1. Contexte et rationalité
Depuis les travaux précurseurs de J. Bertin (1975) en sémiologie graphique, la cartographie a largement évolué (Escobar et al., 2008) sur deux aspects en particulier : l'interactivité et l'accessibilité en ligne. On parle depuis quelques années de cartographie en mouvement (Mac Eachren, 1995, Josselin & Fabrikant, 2003), c'est à dire animée, multimédia (notamment en ligne) ou interactive (Cartwright et al, 2007).
La cartographie peut être descriptive, dans le sens où elle sert à observer des phénomènes se déroulant dans le temps. Mais elle devient rapidement exploratoire, voire se dote d'un pouvoir explicatif, par la capacité de ses outils à mettre en interaction différentes dimensions ou points de vue. À ce titre, l'analyse spatiale exploratoire (Andrienko, 2006) s'est largement développée et ouvre de vastes horizons scientifiques, technologiques et d'usage. En lien direct avec les cartes et la géographie, les graphiques et les indices statistiques constituent en effet autant de résumés des données, prises dans leur ensemble ou via des sélections appropriées. Ces méthodes d'analyse constituent de puissants outils d'investigation ou de fouille de données spatiales.
Dans les outils de cartographie, le recours à la dimension visuelle des représentations statistiques reste prégnant. Cependant, d'autres voies complémentaires existent, tels que le son ou la musique. Par exemple, le mouvement du « soundscape » (paysage sonore) utilise les ambiances sonores pour donner du sens aux lieux et aux environnement (Murray Schafer 1969). D'autres auteurs proposent de simples cartographies des sons (Schiewe & Kornfeld 2009). Dans ce cas, les « signatures sonores » marquent et caractérisent les lieux de façon explicite. Toutefois, elles ne sont pas utilisées pour mettre en évidence des discontinuités, des gradients ou des structures dans l'espace (de mobilité, par exemple). Pourtant, l'association des capacités cognitives visuelles et auditives ne peut qu'améliorer notre capacité à analyser les données géographiques, d'autant plus lorsqu'elles sont complexes. L'utilisation de représentations spatiales et de calculs spatiaux pour les structures musicales est ainsi un domaine en plein essor. On pourrait étudier le problème inverse : à partir d'une structure spatiale extraite d'une carte ou d'une image, reconstituer les contraintes musicales (harmoniques, mélodiques, rythmiques) associées.

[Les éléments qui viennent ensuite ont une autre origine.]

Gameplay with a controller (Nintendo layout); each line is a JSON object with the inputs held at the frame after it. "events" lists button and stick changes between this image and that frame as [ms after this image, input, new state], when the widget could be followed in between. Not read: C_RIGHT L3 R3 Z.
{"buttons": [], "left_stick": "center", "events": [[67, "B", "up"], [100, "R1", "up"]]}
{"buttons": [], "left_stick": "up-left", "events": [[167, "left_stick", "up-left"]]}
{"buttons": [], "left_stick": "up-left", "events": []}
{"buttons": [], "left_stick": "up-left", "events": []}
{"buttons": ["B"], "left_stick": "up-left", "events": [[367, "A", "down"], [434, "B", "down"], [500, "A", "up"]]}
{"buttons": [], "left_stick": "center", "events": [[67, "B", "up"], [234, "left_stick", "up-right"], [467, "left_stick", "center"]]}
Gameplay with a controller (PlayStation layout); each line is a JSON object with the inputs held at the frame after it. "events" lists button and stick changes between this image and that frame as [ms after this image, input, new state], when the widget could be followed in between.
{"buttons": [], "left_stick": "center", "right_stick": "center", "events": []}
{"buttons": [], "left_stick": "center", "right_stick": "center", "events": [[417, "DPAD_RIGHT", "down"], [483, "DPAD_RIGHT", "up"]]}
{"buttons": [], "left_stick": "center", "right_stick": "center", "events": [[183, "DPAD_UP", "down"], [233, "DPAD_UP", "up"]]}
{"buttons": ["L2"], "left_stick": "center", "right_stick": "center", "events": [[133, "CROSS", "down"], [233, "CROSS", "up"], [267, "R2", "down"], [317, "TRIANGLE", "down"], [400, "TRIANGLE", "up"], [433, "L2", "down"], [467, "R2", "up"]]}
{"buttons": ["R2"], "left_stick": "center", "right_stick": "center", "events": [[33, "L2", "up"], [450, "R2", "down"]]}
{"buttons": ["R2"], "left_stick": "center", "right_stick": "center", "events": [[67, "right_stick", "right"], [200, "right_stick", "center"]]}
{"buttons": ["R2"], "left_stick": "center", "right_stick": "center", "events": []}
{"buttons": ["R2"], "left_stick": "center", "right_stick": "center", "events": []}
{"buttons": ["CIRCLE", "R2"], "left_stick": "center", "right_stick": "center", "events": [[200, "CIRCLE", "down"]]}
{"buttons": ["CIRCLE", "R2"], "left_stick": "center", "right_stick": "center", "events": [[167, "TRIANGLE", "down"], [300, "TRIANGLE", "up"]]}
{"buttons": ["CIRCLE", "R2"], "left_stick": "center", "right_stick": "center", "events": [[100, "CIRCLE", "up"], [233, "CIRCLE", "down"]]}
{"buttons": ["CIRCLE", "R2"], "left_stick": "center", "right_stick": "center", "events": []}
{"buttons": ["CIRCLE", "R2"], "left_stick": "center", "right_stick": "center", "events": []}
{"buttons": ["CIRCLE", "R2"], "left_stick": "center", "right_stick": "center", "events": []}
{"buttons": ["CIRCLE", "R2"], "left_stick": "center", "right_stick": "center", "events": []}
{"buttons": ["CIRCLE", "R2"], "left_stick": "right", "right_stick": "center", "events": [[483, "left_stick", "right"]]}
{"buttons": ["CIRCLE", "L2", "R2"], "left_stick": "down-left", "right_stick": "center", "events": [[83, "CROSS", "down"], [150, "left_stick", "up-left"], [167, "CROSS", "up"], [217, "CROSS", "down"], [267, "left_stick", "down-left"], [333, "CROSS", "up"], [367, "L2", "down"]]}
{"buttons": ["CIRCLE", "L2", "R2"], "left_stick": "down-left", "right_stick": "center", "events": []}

On serait alors dans une démarche d'aide à la composition musicale (Adhitya and Kuuskankare, 2012). Par le biais de règles prédéterminées ou avec l'assistance d'un utilisateur, on pourra aller jusqu'à la sonorisation d'images ou de cartes. Au-delà de cet objectif, le rapprochement entre analyse musicale et analyse spatiale privilégie souvent un sens : les représentations musicales s'enrichissent de représentations spatiales. Enrichir le domaine de l'analyse spatiale par des techniques issues de l'analyse musicale est une perspective intéressante et complémentaire. Cette thèse s'inscrit dans cette seconde approche.
2. Orientation de la thèse
2.1. Objectifs
À notre connaissance, il n'existe pas aujourd'hui de sémiologie sonore éprouvée et consensuelle permettant de réaliser un lien symbolique non équivoque entre représentation sonore et représentation cartographique. Existe-elle in fine ? Quelles en sont les dimensions ? Comment la construire et avec quelles méthodes ? C'est tout l'enjeu de ce sujet de thèse, à l'interface entre les sciences de la communication, la géographie et la géomatique, la musicologie et les sciences cognitives. À l'instar des travaux de Bertin sur la sémiologie graphique et sur tous ses développement consécutifs, cette thèse doit permettre de poser les bases d'une sémiologie sonore dédié à la représentation et à l'analyse spatiales.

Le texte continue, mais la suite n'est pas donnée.